Our testers had good results microwaving the spaghetti squash instead of baking it. Since we don’t have microwaves (as we keep repeating), we weren’t able to test that, but do an Internet search for how to microwave a spaghetti squash and have at it. Is it wrong for a cookbook to tell you to Google something? Probably, but no more wrong than having a microwave.
1 spaghetti squash (use one in the 3-pound range)
 
Tropical salsa fresca:
1 cup chopped tomato (½-inch chunks)
1 cup chopped pineapple, mango, or papaya (½-inch
chunks)
1 avocado, peeled, pitted, and cut into ½-inch
chunks
¼ cup lightly packed chopped fresh cilantro
Juice of 1 lime
 
Bean mixture:
1 tablespoon vegetable oil
1 medium-size yellow onion, cut into small dice
2 jalapeños, seeded and chopped small
3 cloves garlic, minced
2 teaspoons coriander seeds, crushed
1½ teaspoons chile powder
½ teaspoon ground cumin
¼ teaspoon ground cinnamon
½ teaspoon salt
½ cup red cooking wine
1 cup fresh or frozen corn (if frozen, partially thawed)
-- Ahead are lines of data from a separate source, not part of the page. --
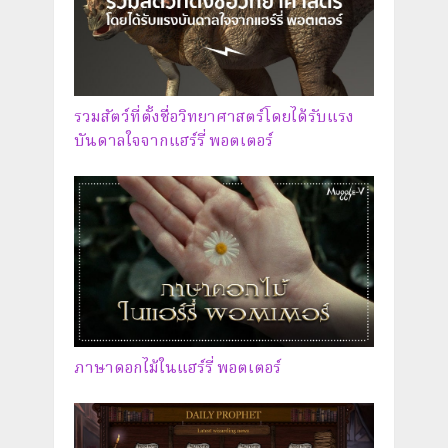
รวมสัตว์ที่ตั้งชื่อวิทยาศาสตร์โดยได้รับแรง
บันดาลใจจากแฮร์รี่ พอตเตอร์
ภาษาดอกไม้ในแฮร์รี่ พอตเตอร์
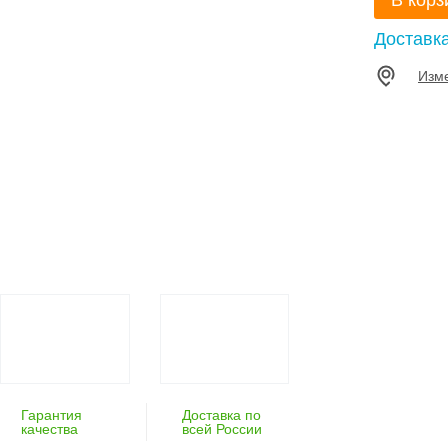
В корз
Доставк
Изм
Гарантия
Доставка по
качества
всей России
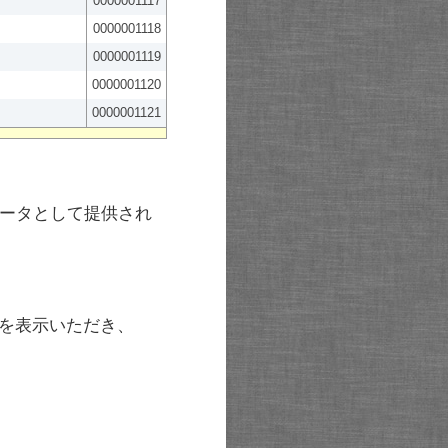
0000001117
0000001118
0000001119
0000001120
0000001121
ータとして提供され
を表示いただき、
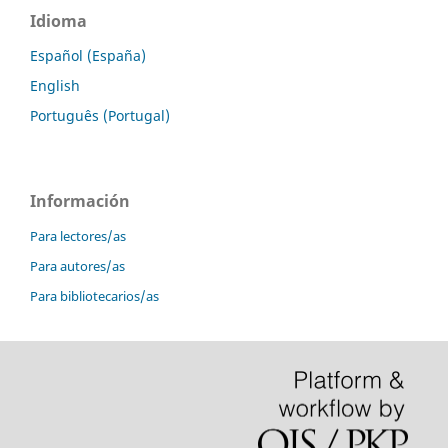
Idioma
Español (España)
English
Português (Portugal)
Información
Para lectores/as
Para autores/as
Para bibliotecarios/as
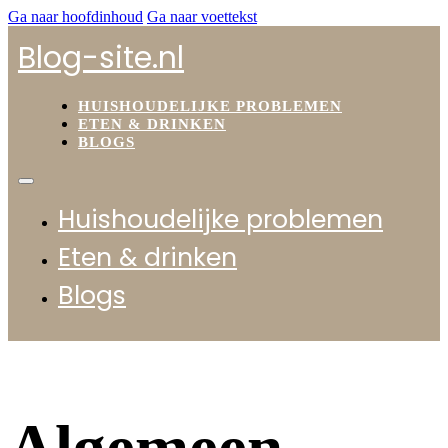
Ga naar hoofdinhoud
Ga naar voettekst
Blog-site.nl
HUISHOUDELIJKE PROBLEMEN
ETEN & DRINKEN
BLOGS
Huishoudelijke problemen
Eten & drinken
Blogs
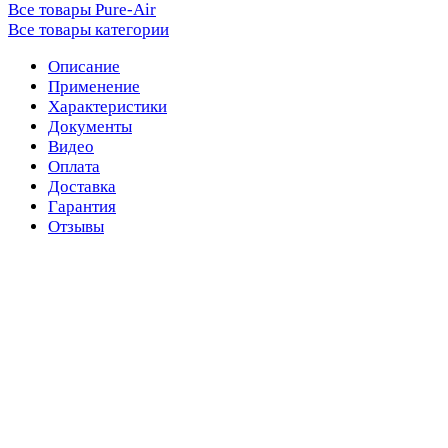
Все товары Pure-Air
Все товары категории
Описание
Применение
Характеристики
Документы
Видео
Оплата
Доставка
Гарантия
Отзывы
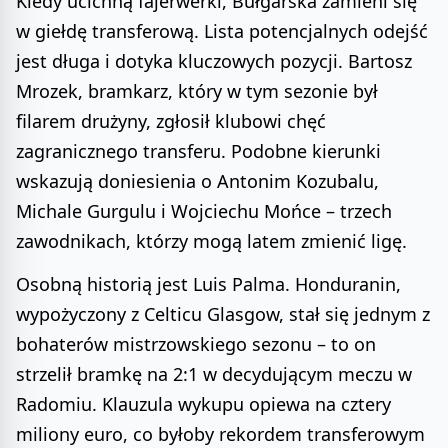
Kiedy ucichną fajerwerki, Bułgarska zamieni się
w giełdę transferową. Lista potencjalnych odejść
jest długa i dotyka kluczowych pozycji. Bartosz
Mrozek, bramkarz, który w tym sezonie był
filarem drużyny, zgłosił klubowi chęć
zagranicznego transferu. Podobne kierunki
wskazują doniesienia o Antonim Kozubalu,
Michale Gurgulu i Wojciechu Mońce – trzech
zawodnikach, którzy mogą latem zmienić ligę.
Osobną historią jest Luis Palma. Honduranin,
wypożyczony z Celticu Glasgow, stał się jednym z
bohaterów mistrzowskiego sezonu – to on
strzelił bramkę na 2:1 w decydującym meczu w
Radomiu. Klauzula wykupu opiewa na cztery
miliony euro, co byłoby rekordem transferowym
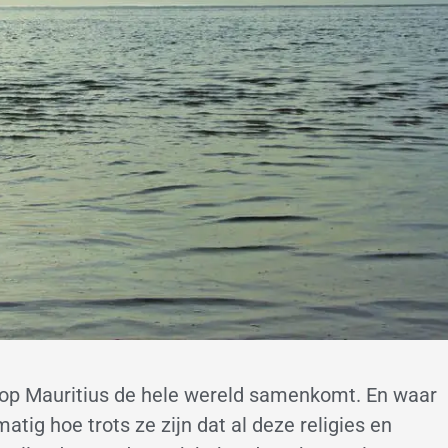
t op Mauritius de hele wereld samenkomt. En waar
tig hoe trots ze zijn dat al deze religies en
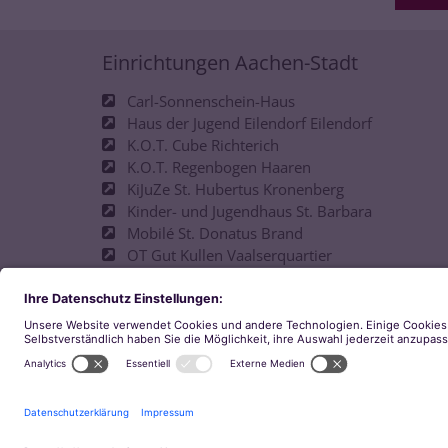
Einrichtungen Aachen-Stadt
Carl-Sonnenschein-Haus
Haus der Jugend Eilendorf Eilendorf
K.O.T. Cube Richterich
K.O.T. Regenbogen Haaren
KiJuZe St. Hubertus Kronenberg
Kinder- und Jugendhaus St. Barbara
Mobilé St. Donatus Brand
OT Gut Kullen Vaalserquartier
OT Josefshaus Ostviertel
Offene Tür D-Hof
Philipp-Neri-Haus
pinu´u Jugendkulturcafé
Space Walheim
T.O.T. Unicorn Horbach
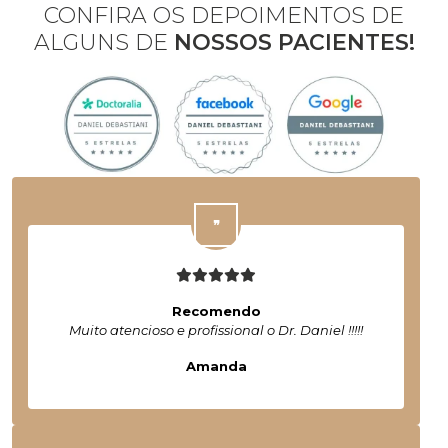
CONFIRA OS DEPOIMENTOS DE
ALGUNS DE
NOSSOS PACIENTES!
Recomendo
Muito atencioso e profissional o Dr. Daniel !!!!!
Amanda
1 (15-ounce) can black beans, drained and rinsed
(1½ cups)
2 teaspoons hot sauce, or to taste
 
FIRST, BAKE the squash: Preheat the oven to 375°F. Cut the squash in half across its waist (widthwise). Scoop out the seeds. Prick the squash halves with a fork five or six times. Fill a baking dish with about an inch of water and place the squash cut side down in the dish. Bake for about 45 minutes, or until the skin is easily pierced with a fork.
 
 
Meanwhile, prepare the salsa:
 
In a small mixing bowl, toss all those ingredients together. Cover and refrigerate until ready to use.
 
 
Then prepare the bean mixture:
 
Preheat a large, heavy-bottomed skillet over medium-high heat and sauté the onions and jalapeño in the oil for about 5 minutes. Add the garlic and coriander seeds, and sauté 2 more minutes. Add the remaining spices, salt, and the wine, raise the heat, and boil for about 2 minutes, stirring often.
Lower the heat and add the corn, black beans, and hot sauce. Cook for 5 to 7 more minutes, until the corn is heated through and the wine has reduced.